Des clients contents et une soif étanchée
Parmi l’ensemble des brasseurs interrogés, la réponse est unanime : les clients sont au rendez-vous ! Les commandes sont honorées et dégustées avec plaisir par les Strasbourgeoises et les Strasbourgeois qui se sont précipités dans leurs bars, cafés et restaurants préférés à la réouverture. “Le vendredi soir est le seul soir où nous proposons en plus de nos bières et softs, des planchettes de charcuterie, fromage et légumes, et des knacks. Nous étions complets le 1er vendredi, et depuis les vendredis soirs restent très prisés. Nous sommes ravis de voir La Mercière pleine de vie.” se félicitent Marie-Laure Heitz et Franck Julich de La Mercière.
Un sentiment de retrouvailles confirmé du côté de la brasserie Meteor : “On s’aperçoit que les Français et surtout les Alsaciens sont encore très attachés à leur bistrot !” remarque le président Edouard Haag. Pour la brasserie Perle, la reprise a aussi été très forte. Les clients semblent vraiment contents de retrouver enfin la bière pression en terrasse, mais aussi en restauration. Et le maître brasseur Christian Artzner note même quelques petits changements positifs dans les habitudes de consommation : “Il y a un engouement aussi pour les bières spéciales, les choses un peu plus innovantes car les gens ont pris goût à découvrir de nouvelles recettes pendant le confinement. On est contents, on a fait un beau mois de juin.”

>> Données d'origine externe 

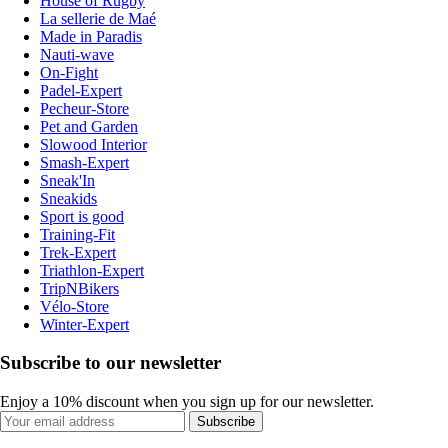
House of Rugby
La sellerie de Maé
Made in Paradis
Nauti-wave
On-Fight
Padel-Expert
Pecheur-Store
Pet and Garden
Slowood Interior
Smash-Expert
Sneak'In
Sneakids
Sport is good
Training-Fit
Trek-Expert
Triathlon-Expert
TripNBikers
Vélo-Store
Winter-Expert
Subscribe to our newsletter
Enjoy a 10% discount when you sign up for our newsletter.
Subscribe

La bière qui coule à flots
Pour faire face à cette reprise en force, il a évidemment fallu produire suffisamment. “À la brasserie Meteor, on fait 70% de fût à destination des cafés et des bars donc on a été particulièrement touchés quand c’était à l’arrêt.” précise Edouard Haag. La brasserie a donc anticipé une forte reprise à partir de début avril et a augmenté son stock en prévision avec un objectif dans le viseur : éviter toute rupture de stock au moment de la reprise : “On est remonté pour avoir entre un mois et deux mois de stock à la mi-mai et heureusement qu’on a fait ça, car la reprise est très très forte, surtout depuis début juin. On a aussi fait le pari dès janvier de racheter des fûts puisque année après année, on a une demande de plus en plus forte. Donc on a besoin de plus en plus de fûts, même s’ils ont une durée de vie de 30 ou 40 ans. Et on les a déjà tous utilisés !”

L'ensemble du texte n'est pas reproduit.